The preconceived idea of pharmaceutical products usually revolves around pills, creams, liquids, or powders. Treatment for medical conditions is, however, much more broad, and gene therapy is one such option that is receiving more and more attention. Despite being around for many decades, experts have struggled to overcome the side effects of this revolutionary treatment. The benefits could have far-reaching consequences for patients with cancer, cystic fibrosis, and many more conditions for which there are currently limited treatment options or no cures.
It’s an exciting alternative to existing drugs and surgery, so pharmaceutical professionals are keeping a close eye on the latest developments with this form of treatment. To understand its benefits and risks, it’s necessary to reflect on the history of gene therapy, so let’s take a closer look at its progression through the decades.
The Science Behind Gene Therapy Techniques
As the name would suggest, this technique uses healthy DNA to try and replace troublesome genes in the body. Vectors must be used to transport the new gene into the cell’s genome. These vectors are adapted viruses which can offload the new gene when it comes into contact with the cell.
There are a few different versions of gene therapy which are each suited to particular medical tasks. Gene augmentation therapy adds a healthy gene into the malfunctioning gene in order to help the existing version function normally. This is seen as a potentially important step in the treatment of cystic fibrosis, a condition which attracts lots of research from graduates of pharmaceutical training.
Gene inhibition therapy is used to block the activity of a rogue gene in a cell, while there are also options to kill specific diseased cells. These techniques are better suited to treating conditions such as cancer, where groups of cells need to be neutralized or destroyed.

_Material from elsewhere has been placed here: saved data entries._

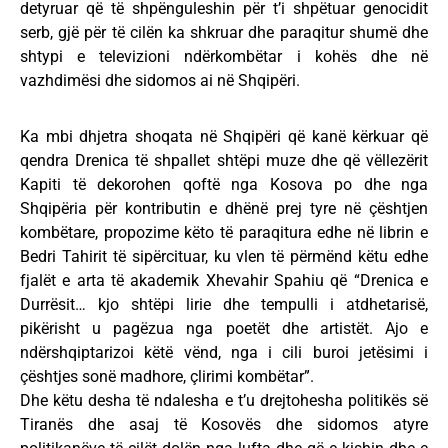
detyruar që të shpënguleshin për t’i shpëtuar genocidit
serb, gjë për të cilën ka shkruar dhe paraqitur shumë dhe
shtypi e televizioni ndërkombëtar i kohës dhe në
vazhdimësi dhe sidomos ai në Shqipëri.
Ka mbi dhjetra shoqata në Shqipëri që kanë kërkuar që
qendra Drenica të shpallet shtëpi muze dhe që vëllezërit
Kapiti të dekorohen qoftë nga Kosova po dhe nga
Shqipëria për kontributin e dhënë prej tyre në çështjen
kombëtare, propozime këto të paraqitura edhe në librin e
Bedri Tahirit të sipërcituar, ku vlen të përmënd këtu edhe
fjalët e arta të akademik Xhevahir Spahiu që “Drenica e
Durrësit… kjo shtëpi lirie dhe tempulli i atdhetarisë,
pikërisht u pagëzua nga poetët dhe artistët. Ajo e
ndërshqiptarizoi këtë vënd, nga i cili buroi jetësimi i
çështjes sonë madhore, çlirimi kombëtar”.
Dhe këtu desha të ndalesha e t’u drejtohesha politikës së
Tiranës dhe asaj të Kosovës dhe sidomos atyre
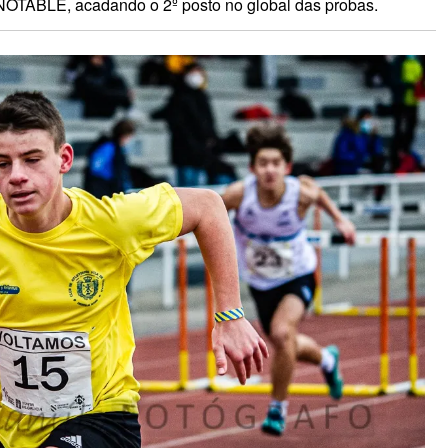
NOTABLE, acadando o 2º posto no global das probas.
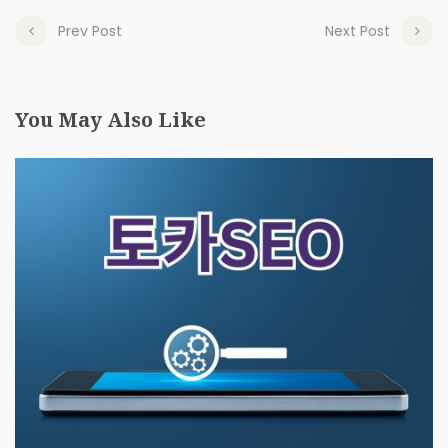
Prev Post
Next Post
You May Also Like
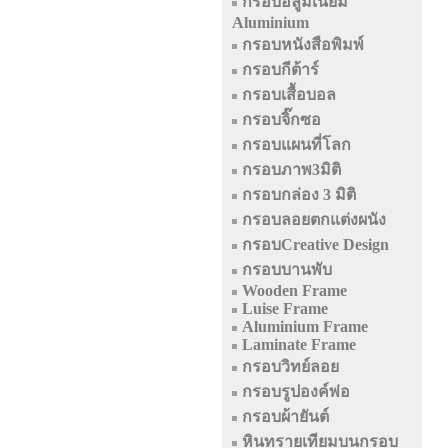
กรอบอลูมิเนียม
Aluminium
กรอบหนังสือพิมพ์
กรอบกีต้าร์
กรอบเสื้อบอล
กรอบจิ๊กซอ
กรอบแผนที่โลก
กรอบภาพ3มิติ
กรอบกล่อง 3 มิติ
กรอบลอยตกแต่งผนัง
กรอบCreative Design
กรอบบานพับ
Wooden Frame
Luise Frame
Aluminium Frame
Laminate Frame
กรอบวิทย์ลอย
กรอบรูปองค์พ่อ
กรอบผ้ายันต์
หินทรายเทียมบนกรอบ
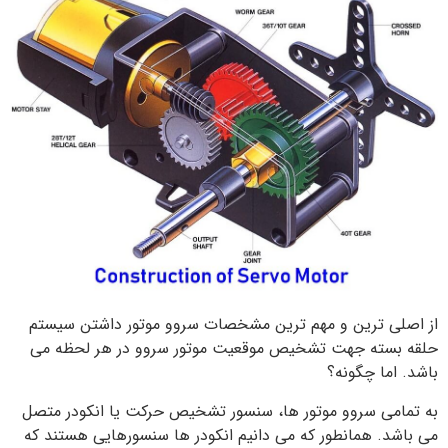
از اصلی ترین و مهم ترین مشخصات سروو موتور داشتن سیستم
حلقه بسته جهت تشخیص موقعیت موتور سروو در هر لحظه می
باشد. اما چگونه؟
به تمامی سروو موتور ها، سنسور تشخیص حرکت یا انکودر متصل
می باشد. همانطور که می دانیم انکودر ها سنسورهایی هستند که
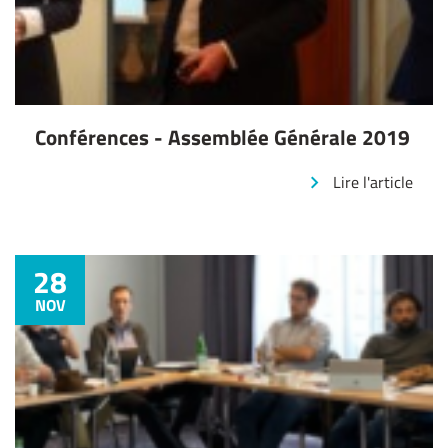
Conférences - Assemblée Générale 2019
Lire l'article
28
NOV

The Rise and Fall of Gene Therapy as a Treatment Option in Its Early Years
The initial idea behind gene therapy was first mooted in 1972 when researchers suggested it as a treatment for genetic diseases. It was still much too soon to carry out such an experiment, and it was only in 1990 that a four-year-old girl with an immune system deficiency was first treated with gene therapy in the USA. There was a guarded welcome to the results, but experimentation took a turn for the worst at the end of the century.
The death of Jesse Gelsinger is an infamous moment in the history of gene therapy. The 18-year-old American died four days after starting treatment and it’s believed that he responded badly to the vector carrying the new gene. The FDA held back on further experimentation in the aftermath of the tragedy. The credibility of gene therapy was damaged further in the early 2000s when some French children were diagnosed with leukemia after clinical trials.
Students in Pharmaceutical Training Are Noting the Resurgence of Gene Therapy
Despite those significant setbacks, research has continued into the potential benefits of gene therapy. China approved the technique for head and neck cancer treatment in 2003, and it was first used on a genetic defect four years later.
Those completing a pharmaceutical quality assurance diploma recognize that there is plenty of momentum behind the support for increased use of gene therapy. The European Union backed agency, EMA, became the first western authority to approve gene therapy treatment in 2012, namely Glybera for a rare blood disorder. Canadian researchers have also discovered a treatment which offers exciting benefits for sufferers of diabetes. There is still some skepticism surrounding this type of treatment, but its potential advantages mean that it will continue to attract interest from the medical sector well into the future.